Si dice che la cultura non abbia confini, e in un mondo ideale questo dovrebbe essere vero. L’arte dovrebbe unire, costruire ponti e superare barriere. Ma cosa succede quando i confini vengono ridisegnati con la forza, quando le armi distruggono vite, città e territori? In questi casi, l’arte non può rimanere neutrale. Diventa inevitabilmente uno strumento di propaganda, una giustificazione per il potere che utilizza la violenza per espandersi.
La Federazione Russa sta facendo esattamente questo: mentre le sue armi ridisegnano i confini dell’Ucraina con la forza, i suoi artisti nei teatri occidentali cercano di legittimare questa aggressione. Quando il Teatro alla Scala invita artisti legati al Cremlino, non sta promuovendo semplicemente la cultura. Sta offrendo una piattaforma a una narrativa che giustifica l’occupazione, la distruzione e il dominio.
Accettare questa narrativa significa accettare che la cultura possa essere usata per coprire i crimini. Significa chiudere gli occhi di fronte alla sofferenza e legittimare una cultura che non unisce, ma uccide. Forse è arrivato il momento di chiedersi: quale cultura vogliamo sostenere? Quella che protegge i valori democratici o quella che giustifica la violenza?
Se vogliamo che l’arte sia davvero senza confini, dobbiamo prima fermare chi cerca di ridisegnare quei confini con le armi, usando l’arte come strumento di propaganda. L’Occidente non può più permettersi di applaudire questa “grande cultura russa” senza riflettere su ciò che rappresenta. È tempo di smettere di legittimare l’autoritarismo sotto il velo della cultura e di scegliere con chiarezza da che parte stare.
Rifiutare la propaganda del Cremlino è un passo essenziale per difendere i valori democratici. Non farlo significa cedere al fascino di una “grande cultura” che, dietro il sipario, è solo un altro strumento di guerra.
Il 7 dicembre 2024, durante la Prima del Teatro alla Scala a Milano, si è svolto un sit-in organizzato dall’associazione «Ponte Atlantico» in sostegno al popolo ucraino e per contestare la soprano Anna Netrebko, protagonista nel ruolo di Donna Leonora nell’opera di Verdi.
Per il coordinatore Alessandro Litta Modignani, la cantante è «un’abile sostenitrice del regime di Putin, che non perde occasione per utilizzarla come strumento di propaganda politica, ai fini del suo disegno imperiale».
«Anna Netrebko è complice di Putin – ha aggiunto Davide Romano, direttore del Museo della Brigata Ebraica –, che ha mandato a morire centinaia di migliaia di russi in una guerra folle che ha coinvolto un Paese democratico come l’Ucraina»(7).

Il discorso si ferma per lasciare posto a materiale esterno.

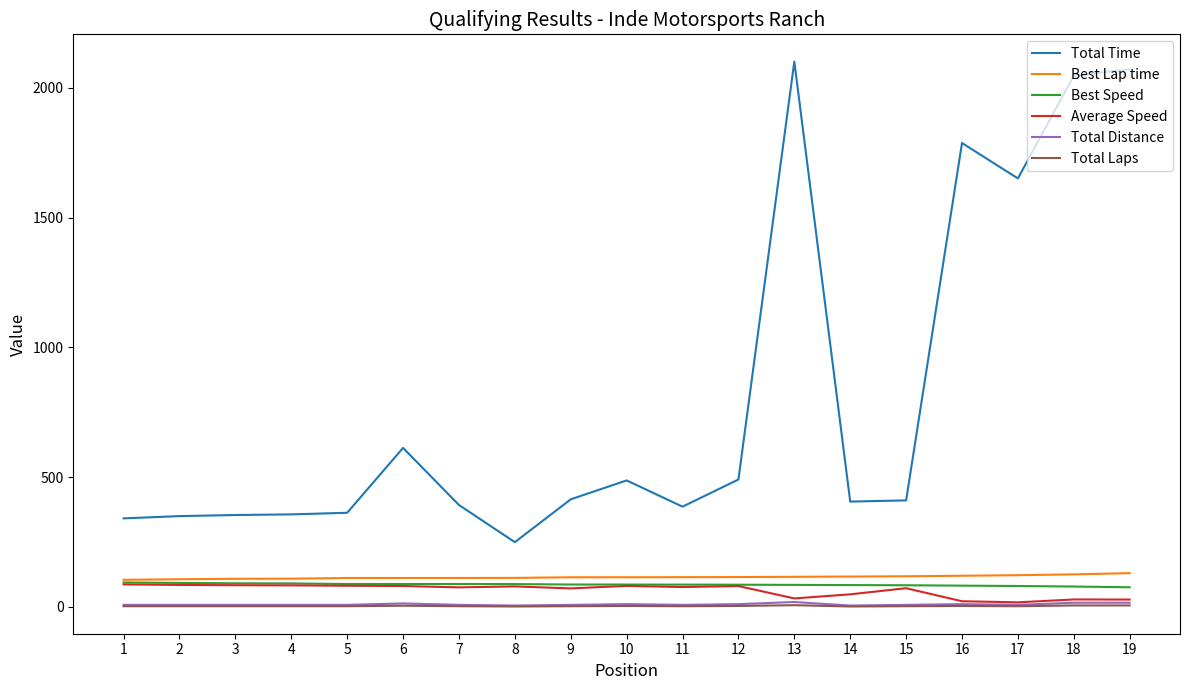

Which series has the largest total across all categories?

Total Time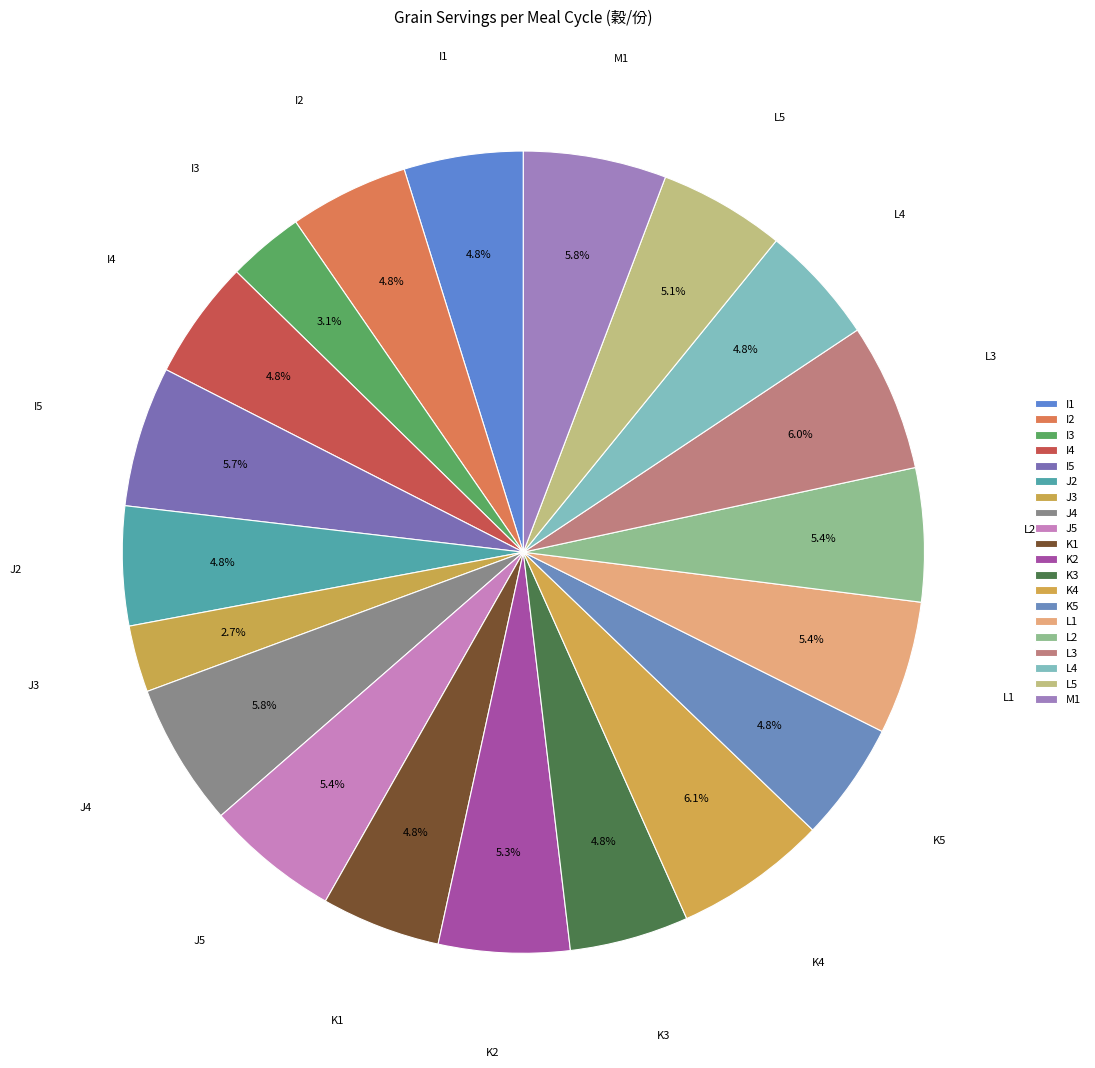

The I2 slice represents 14% of the pie. True or false?

False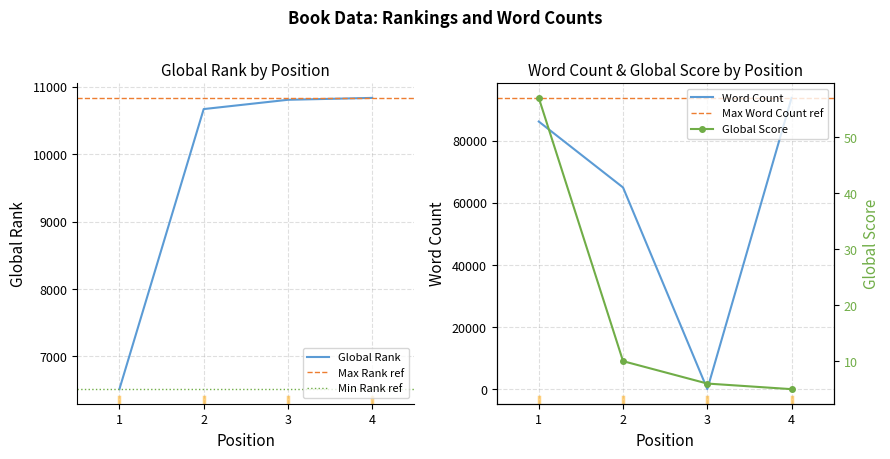

List the labels in order of Global Score value, largest first.

1, 2, 3, 4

Al termine della rappresentazione, Netrebko ha ricevuto sia applausi che fischi. Il direttore artistico del Teatro alla Scala, Dominique Meyer, ha preso le difese dell’artista, definendo “ridicolo” fischiare Anna Netrebko solo perché russa, e invitando il pubblico a concentrarsi sull’apprezzamento del suo talento (8).
Peccato che, dopo anni di collaborazione con Netrebko, Meyer non abbia ancora compreso che le contestazioni non derivano dalla sua nazionalità, ma dal suo sostegno al regime di Putin, che la cantante considera l’unico leader possibile per il futuro della sua patria, la Federazione Russa. Quest’ultima, spesso chiamata semplicemente Russia, ha una lunga “tradizione” di regimi totalitari e dittature autoritarie che sfruttano la cultura per conquistare consenso e distruggere la democrazia europea dall’interno (9).